Our second outing was Birding by Electric Bike, which Jason’s parents joined us on. During this adventure, we peddled along the Jordan River. This was my first time ebiking, and I thought the optional power made the job way too easy. I want a workout when I bike. Hence, I turned my bike off half the time, and the rest of the time I set it to eco, the lowest setting. It didn’t seem right to pawn off my muscles’ job. While on this relaxing and pleasant excursion, we observed American kestrels, an osprey, and a cormorant along with a plethora of more common birds.

birding by bike
Birding by bike is both relaxing and productive.

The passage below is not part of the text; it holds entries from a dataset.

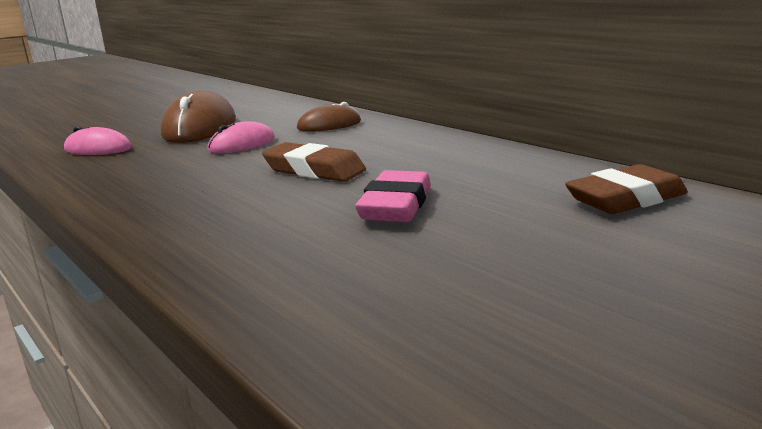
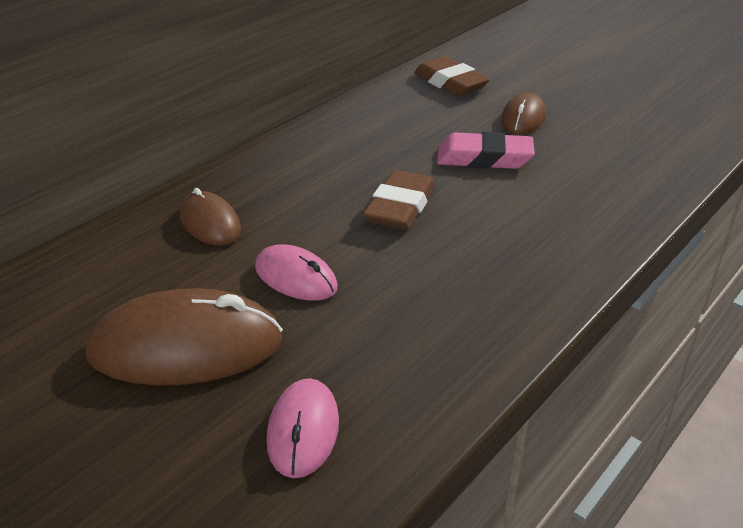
camera: 100 degrees left, 15 degrees up
none -> brown mouse [501,92,546,134]

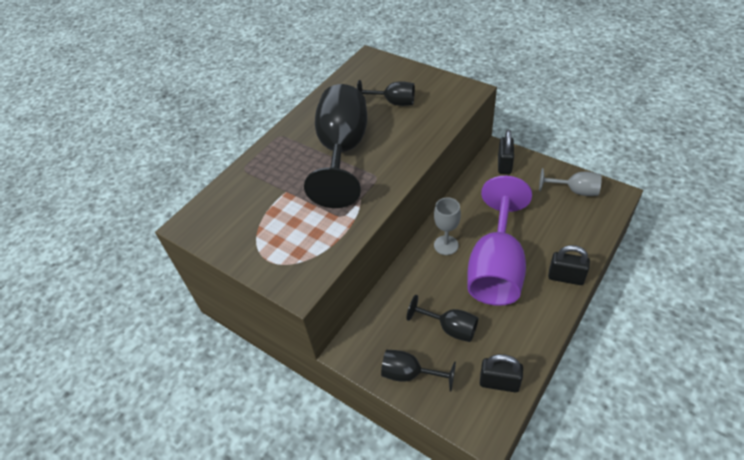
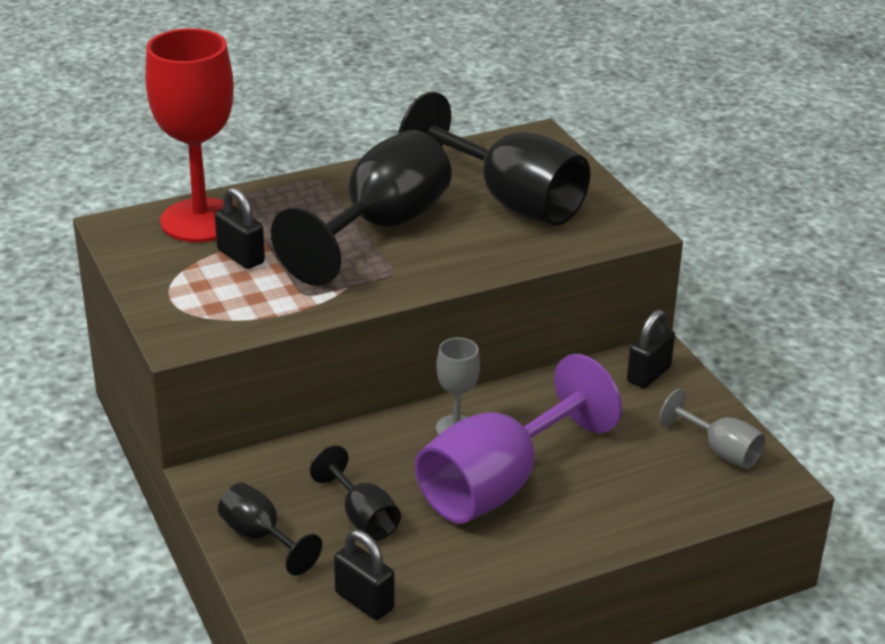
camera: 25 degrees right, 15 degrees down
black goblet [357,80,415,106] -> black goblet [398,92,590,226], size x2.05
black padlock [548,245,590,285] -> black padlock moved to [215,187,265,269]
none -> red goblet [145,28,236,242]

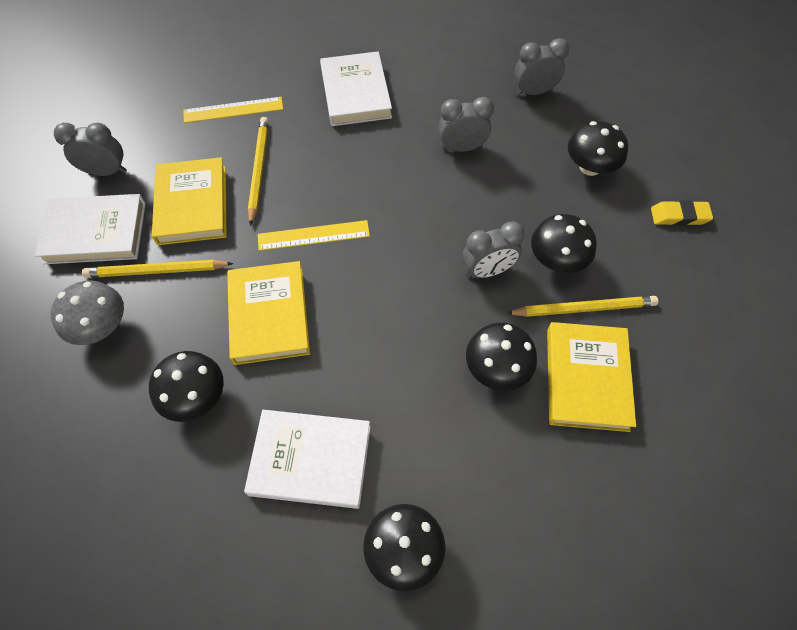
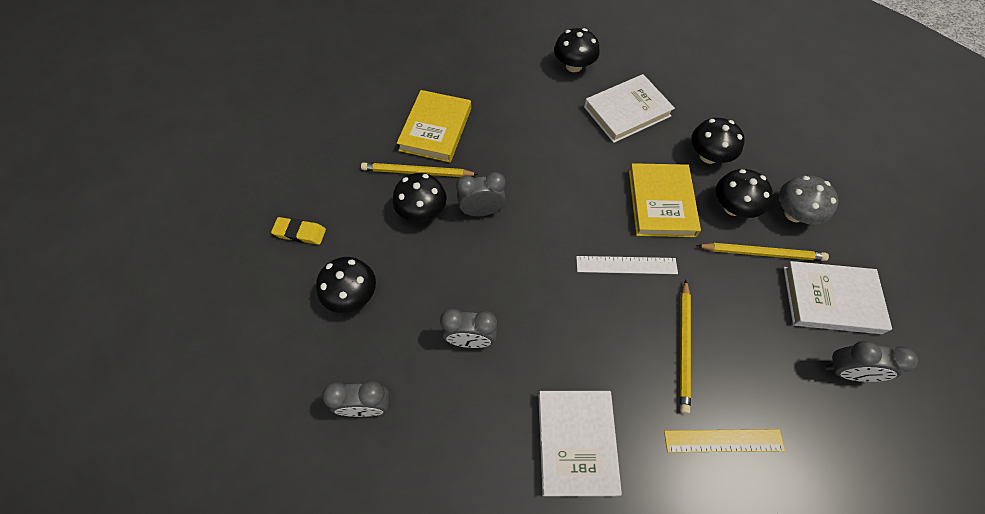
camera: 170 degrees left, 0 degrees up
yellow book [152,157,227,245] -> none
white book [244,410,371,509] -> white book turned 45 degrees counterclockwise [584,74,675,143]
yellow ruler [258,220,370,251] -> white ruler [576,256,678,274]
black mushroom [466,322,537,391] -> black mushroom moved to [716,169,773,218]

Our last field trip was Bountiful Pond. Bountiful Pond was created when clay was removed from an area for a nearby landfill. Although its origins may be less than elegant, it now attracts many waterfowls and songbirds. We birded around the water for 2.5 hours finding sandhill cranes, Canadian geese, a domestic duck with peculiarly poofy hair, a cinnamon teal, a double-crested cormorant, and a yellow warbler just to name a few. Two of our nieces came with us. They seemed minimally eager at first but got more and more excited as we began finding species. I was surprised how many birds were all around us as soon as we started paying attention.

Bountiful Pond
Songbirds, waterfowls, and gulls are all commonly spotted at Bountiful Pond.

I’ve never understood why people don’t take advantage of their local events, natural wonders, and attractions. Jason and I do our best to get as much out of our whereabouts as possible. That’s why a week last May found us birding in the morning and boarding in the afternoon. Were we tired? Yes. Were we regretful? No… at least not eventually after we got some sleep.